Sayfa Alıntısı ::

Erhan Erkut
Pandeminin K12’ye etkisi
Okulların açılmasının tartışıldığı bu günlerde pandeminin ülkemizdeki K12 eğitimine etkisine, MEB sitesindeki verileri kullanarak sayısal açıdan bakmak istedim. Verilerde pandeminin etkilerinin yanında eğitimimizin geleceği konusunda başka ipuçları da gördüm.
Azalan öğrenci sayısı
MEB’in toplam öğrenci sayısı 2020-21 döneminde 156.000 azalmış (%0,85). Bu azalmanın nedeninin demografik olduğunu düşünüyorum. 2012-13 döneminde 5.593.910 olan ilkokul öğrencisi sayısı, 2016-17 döneminde %11 azalarak 4.972.430’a düşmüş ve bu öğrenciler şu anda lisedeler. Fakat bu azalma devlet ve özel okulları farklı etkilemiş. Devletteki sayı 4.700 kadar artarken, özel okulların öğrenci sayısı 157.593 azalmış. Birçok veli pandemi sürecinde nasıl olsa yüz yüze eğitim yapılamıyor diye çocuklarını özel okullardan alıp devlete verdi. Bu kararın aile bütçesine katkısı tartışılmaz, fakat özel okulların çevrimiçi eğitimde epey daha başarılı olduğu düşünülürse ülkenin eğitim seviyesini olumsuz etkilemiş olabilir.
Okul ve öğretmen sayıları
Öğrenci sayılarının 2020-21’de devlette artmış olmasına rağmen devlet tam 1.095 okul kapatmış (%2). Özel okullar ise %10,7 azalan öğrenci sayısına karşılık 369 okul kapatmış (%2,7). Devlette öğretmen sayısı 7,154 artarken, özel okullarda 12,535 öğretmen işten çıkarılmış. Maalesef özel okulların büyük çoğunluğunun pek öz sermayesi olmadığından yıldan yıla yaşıyorlar ve öğretmen sayılarını yıllık kayıtlar belirliyor. Verilere bakarken devletteki sözleşmeli öğretmen sayısındaki artış dikkat çekiyor. 2017-18’de 38,697 sözleşmeli öğretmen varken, 2020-21’de bu sayı neredeyse üçe katlanıp 103,961’e çıkmış. Aynı dönemde kadrolu öğretmen sayısı sadece 4.153 artarken sözleşmeli öğretmen sayısı 65.264 artmış.

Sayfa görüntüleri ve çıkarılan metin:
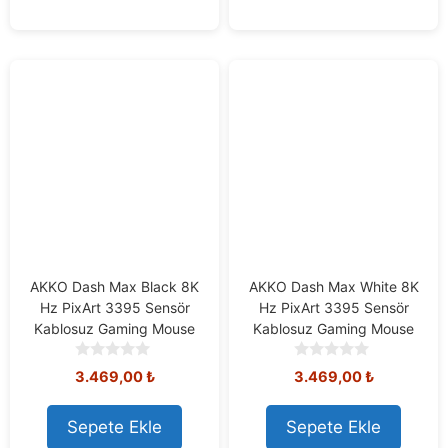
f
5
AKKO Dash Max Black 8K
AKKO Dash Max White 8K
Hz PixArt 3395 Sensör
Hz PixArt 3395 Sensör
Kablosuz Gaming Mouse
Kablosuz Gaming Mouse
0
0
3.469,00
₺
3.469,00
₺
o
o
u
u
t
t
Sepete Ekle
Sepete Ekle
o
o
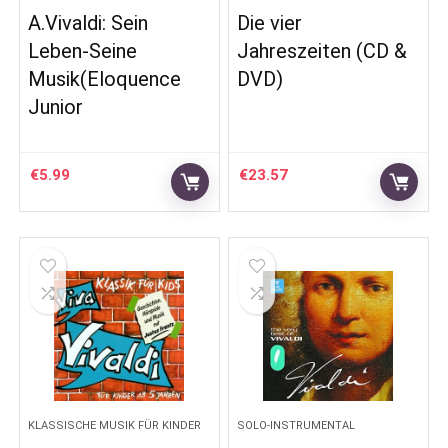
A.Vivaldi: Sein
Die vier
Leben-Seine
Jahreszeiten (CD &
Musik(Eloquence
DVD)
Junior
€
5.99
€
23.57
KLASSISCHE MUSIK FÜR KINDER
SOLO-INSTRUMENTAL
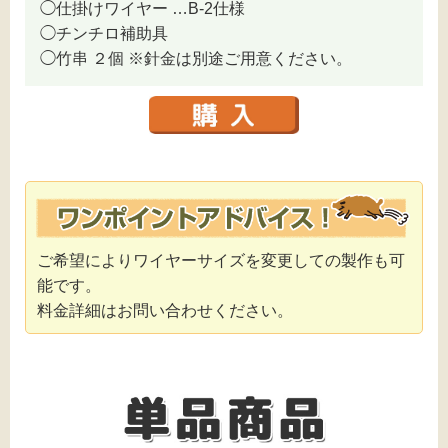
◯仕掛けワイヤー …B-2仕様
◯チンチロ補助具
◯⽵串 ２個 ※針金は別途ご用意ください。
ご希望によりワイヤーサイズを変更しての製作も可
能です。
料金詳細はお問い合わせください。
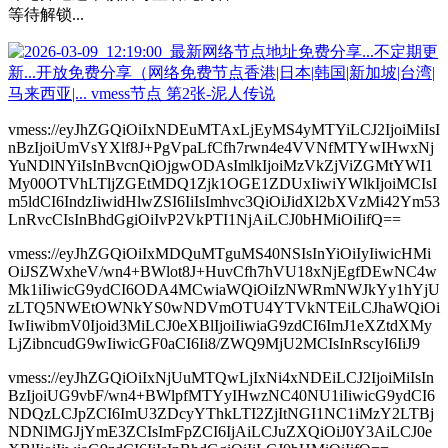
等待解锁...
vmess://eyJhZGQiOiIxNDEuMTAxLjEyMS4yMTYiLCJ2IjoiMiIsI
nBzIjoiUmVsYXlf8J+PgVpaLfCfh7rwn4e4VVNfMTYwIHwxNj
YuNDlNYiIsInBvcnQiOjgwODAsImlkIjoiMzVkZjViZGMtYWI1
My00OTVhLTljZGEtMDQ1Zjk1OGE1ZDUxIiwiYWlkIjoiMCIsI
m5ldCI6IndzIiwidHlwZSI6IiIsImhvc3QiOiJidXl2bXVzMi42Ym53
LnRvcCIsInBhdGgiOiIvP2VkPTI1NjAiLCJ0bHMiOiIifQ==
vmess://eyJhZGQiOiIxMDQuMTguMS40NSIsInYiOiIyIiwicHMi
OiJSZWxheV/wn4+BWlot8J+HuvCfh7hVU18xNjEgfDEwNC4w
Mk1iIiwicG9ydCI6ODA4MCwiaWQiOiIzNWRmNWJkYy1hYjU
zLTQ5NWEtOWNkYS0wNDVmOTU4YTVkNTEiLCJhaWQiOi
IwIiwibmV0Ijoid3MiLCJ0eXBlIjoiIiwiaG9zdCI6ImJ1eXZtdXMy
LjZibncudG9wIiwicGF0aCI6Ii8/ZWQ9MjU2MCIsInRscyI6IiJ9
vmess://eyJhZGQiOiIxNjUuMTQwLjIxNi4xNDEiLCJ2IjoiMiIsIn
BzIjoiUG9vbF/wn4+BWlpfMTYyIHwzNC40NU1iIiwicG9ydCI6
NDQzLCJpZCI6ImU3ZDcyYThkLTI2ZjItNGI1NC1iMzY2LTBj
NDNlMGJjYmE3ZCIsImFpZCI6IjAiLCJuZXQiOiJ0Y3AiLCJ0e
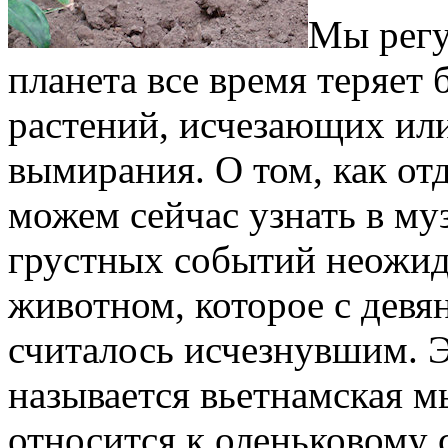
Мы регу
планета все время теряет
растений, исчезающих ил
вымирания. О том, как от
можем сейчас узнать в му
грустных событий неожид
животном, которое с девя
считалось исчезнувшим. Э
называется вьетнамская м
относится к оленьковому с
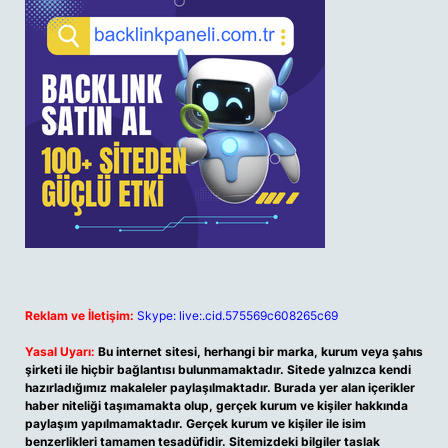
Reklam ve İletişim:
Skype: live:.cid.575569c608265c69
Yasal Uyarı:
Bu internet sitesi, herhangi bir marka, kurum veya şahıs
şirketi ile hiçbir bağlantısı bulunmamaktadır. Sitede yalnızca kendi
hazırladığımız makaleler paylaşılmaktadır. Burada yer alan içerikler
haber niteliği taşımamakta olup, gerçek kurum ve kişiler hakkında
paylaşım yapılmamaktadır. Gerçek kurum ve kişiler ile isim
benzerlikleri tamamen tesadüfidir. Sitemizdeki bilgiler taslak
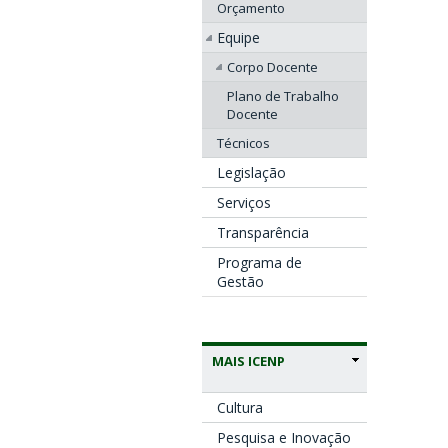
Orçamento
Equipe
Corpo Docente
Plano de Trabalho
Docente
Técnicos
Legislação
Serviços
Transparência
Programa de
Gestão
MAIS ICENP
Cultura
Pesquisa e Inovação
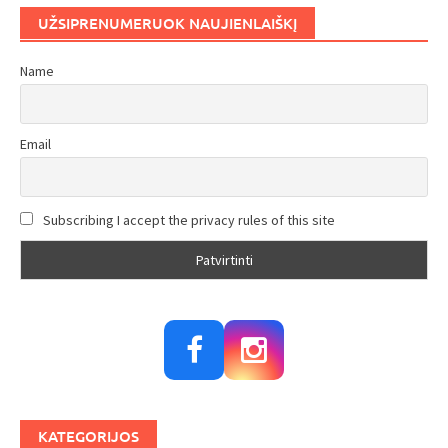
UŽSIPRENUMERUOK NAUJIENLAIŠKĮ
Name
Email
Subscribing I accept the privacy rules of this site
KATEGORIJOS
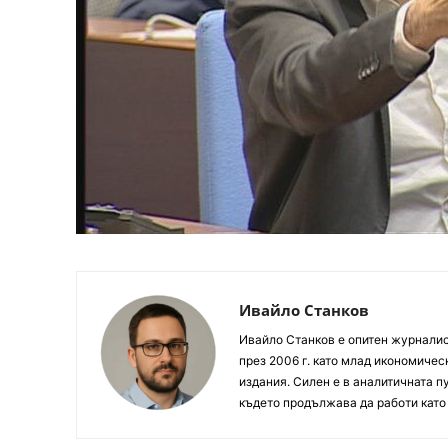
Ивайло Станков
Ивайло Станков е опитен журналист
през 2006 г. като млад икономиче
издания. Силен е в аналитичната пу
където продължава да работи като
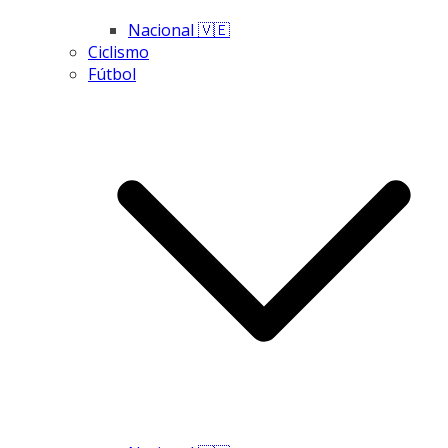
Nacional 🇻🇪
Ciclismo
Fútbol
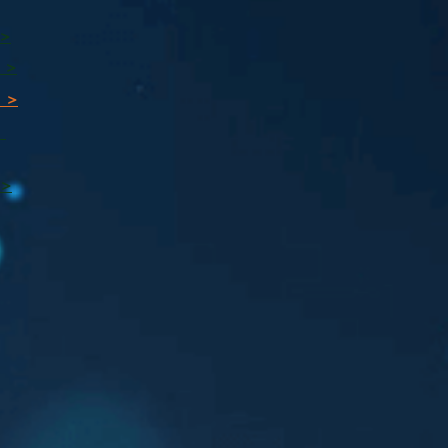
 >
 >
 >
ı
 >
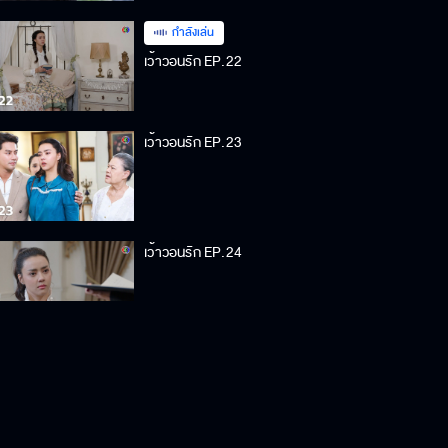
กำลังเล่น
เว้าวอนรัก EP.22
เว้าวอนรัก EP.23
เว้าวอนรัก EP.24
เว้าวอนรัก EP.25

Problemler ve Görevler ::
• A. Pandeminin K12 eğitimine etkisini ele alan yazıdan "Okul ve öğretmen" ifadesiyle başlayıp "sayısı 65.264 artmış." ifadesiyle biten bölümü hiçbir değişiklik yapmadan yazınız.
• B. Pandeminin K12 eğitimine etkisini ele alan yazıya göre 2020-21 döneminde özel okulların öğrenci sayısı ne kadar azalmıştır?
• C. Pandeminin K12 eğitimine etkisini ele alan yazıyı kaldığı yerden sürdürünüz.

Görev Sonuçları ::
• A.
Okul ve öğretmen sayıları
Öğrenci sayılarının 2020-21’de devlette artmış olmasına rağmen devlet tam 1.095 okul kapatmış (%2). Özel okullar ise %10,7 azalan öğrenci sayısına karşılık 369 okul kapatmış (%2,7). Devlette öğretmen sayısı 7,154 artarken, özel okullarda 12,535 öğretmen işten çıkarılmış. Maalesef özel okulların büyük çoğunluğunun pek öz sermayesi olmadığından yıldan yıla yaşıyorlar ve öğretmen sayılarını yıllık kayıtlar belirliyor. Verilere bakarken devletteki sözleşmeli öğretmen sayısındaki artış dikkat çekiyor. 2017-18’de 38,697 sözleşmeli öğretmen varken, 2020-21’de bu sayı neredeyse üçe katlanıp 103,961’e çıkmış. Aynı dönemde kadrolu öğretmen sayısı sadece 4.153 artarken sözleşmeli öğretmen sayısı 65.264 artmış.

• B. 157.593

• C.
Okul öncesi
Pandeminin en büyük etkisi öngörülebileceği gibi okul öncesi eğitime olmuş. 2019-20 yılında okul öncesi eğitimde 1.629.720 öğrenci varken 2020-21 yılında bu sayı 1.225.981’e düşmüş. Bu %25 azalma eğitim sistemimizin en önemli kaybı olabilir; birçok araştırmacının da belirttiği gibi öğrencinin formasyonunda okul öncesi en önemli dönem. 2003-04 yılında 344,741 olan okul öncesi öğrenci sayısını her yıl artıra artıra 1,63 milyona getirmişken bu düşüş kaygı verici. Umarım okul öncesi öğrenci sayılarını hızla yükseltebiliriz.
Açıköğretim
Son 4 yılda açıköğretimdeki öğrenci sayısı pek değişmemiş ve 1.580.000 civarında olmuş. Fakat 4 yılda açıköğretimdeki erkek öğrenci sayısının %7 azalırken kadın öğrenci sayısının %8 artmış olmasını ilginç buldum. Sistemik bir tercih söz konusu olabilir. Açıköğretimdeki toplam sayı pek değişmemiş olmakla birlikte liseye kayıtlı olanların sayısı 91.000 artmış. Bunun da pandemi ile ilgili olduğunu düşünüyorum.
İHL
İmam Hatip liselerindeki öğrenci sayısı artışı pandemide de hız kesmemiş. Geçen yıl 502.847 olan toplam öğrenci sayısı 2020-21’de %14 artış ile 575.021’e çıkmış. Ülkedeki toplam öğrenci sayısının 156.000 azaldığı bir yılda İHL öğrenci sayısı tam 72.000 artmış. Bana ilginç gelen diğer bir konu da İHL öğrencilerinin %55’inin kadın olması.
Pandeminin eğitim sistemine olumsuz etkileri bu veriler ile kısıtlı değil tabii. Esas olumsuz etki eğitimin kalitesinin çok düşmüş olmasında. Bundan da önemlisi eğitimi yönetenlerin bu kalite düşüşünü göz ardı edip hiçbir şey olmamış gibi sıralama sınavlarına devam etmeleri. Pandemi dönemi öğrencilerinin geleceğinden kaygılıyım.